Studies indicate some 65 percent of the nation’s adults wear glasses, and another 19 percent use contact lenses with glasses as a backup. Saxon says that’s a natural entry point for mHealth “because we’re leveraging something you’re already wearing anyway.”

In addition, mHealth experts say the head is a better location for biometric detection than, say, the wrist.

“(A)fter all, we’re sitting right next to the brain,” Ahmed Albaiti, CEO of the digital health consulting firm Medullan, said in an mHealthIntellogence.com interview this past February.

"Eyewear is one of the few things worn by humans that's in close proximity to all five senses," Jay Sales, Muller’s co-lead at The Shop, said in another interview. "It's not completely understood how much information can be derived through the eyes or from eye care.
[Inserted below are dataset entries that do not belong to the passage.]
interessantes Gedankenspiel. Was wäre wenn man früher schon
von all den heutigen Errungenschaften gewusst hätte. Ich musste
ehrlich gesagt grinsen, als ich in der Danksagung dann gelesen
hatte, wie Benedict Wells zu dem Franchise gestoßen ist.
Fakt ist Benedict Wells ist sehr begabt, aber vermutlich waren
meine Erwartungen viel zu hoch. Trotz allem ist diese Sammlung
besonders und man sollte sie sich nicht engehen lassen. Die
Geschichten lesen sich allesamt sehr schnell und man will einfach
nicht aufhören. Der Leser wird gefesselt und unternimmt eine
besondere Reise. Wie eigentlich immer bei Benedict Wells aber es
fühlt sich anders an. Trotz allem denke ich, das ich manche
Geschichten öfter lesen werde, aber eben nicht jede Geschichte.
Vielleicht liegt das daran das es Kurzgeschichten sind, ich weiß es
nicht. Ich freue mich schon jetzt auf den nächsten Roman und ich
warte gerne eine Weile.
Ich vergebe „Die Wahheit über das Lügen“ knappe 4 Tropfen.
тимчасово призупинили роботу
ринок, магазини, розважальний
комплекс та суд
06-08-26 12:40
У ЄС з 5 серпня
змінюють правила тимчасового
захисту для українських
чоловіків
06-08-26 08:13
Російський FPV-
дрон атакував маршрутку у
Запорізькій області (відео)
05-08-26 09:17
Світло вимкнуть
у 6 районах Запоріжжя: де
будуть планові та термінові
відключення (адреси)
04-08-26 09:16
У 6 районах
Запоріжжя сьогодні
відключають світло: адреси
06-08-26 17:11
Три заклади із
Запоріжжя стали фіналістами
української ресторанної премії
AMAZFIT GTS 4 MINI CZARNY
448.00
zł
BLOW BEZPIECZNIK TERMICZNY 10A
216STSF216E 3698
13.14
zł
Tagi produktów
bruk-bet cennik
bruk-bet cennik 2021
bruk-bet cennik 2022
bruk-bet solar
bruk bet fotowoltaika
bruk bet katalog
We have direct access to the cardiovascular and nervous system through the eyes."

Saxon says consumer-facing wearables have so far “lacked an intelligent, methodical way to study how people use” the devices, and that has kept the healthcare community from embracing them. She sees this as the first of many studies, all focused on developing devices that can educate and empower users to be more in control of their health.

If that works, she says, healthcare will find a way to incorporate them into care management.

“There’s been a real lack of science behind this (technology) showing why this is better than the status quo,” she points out.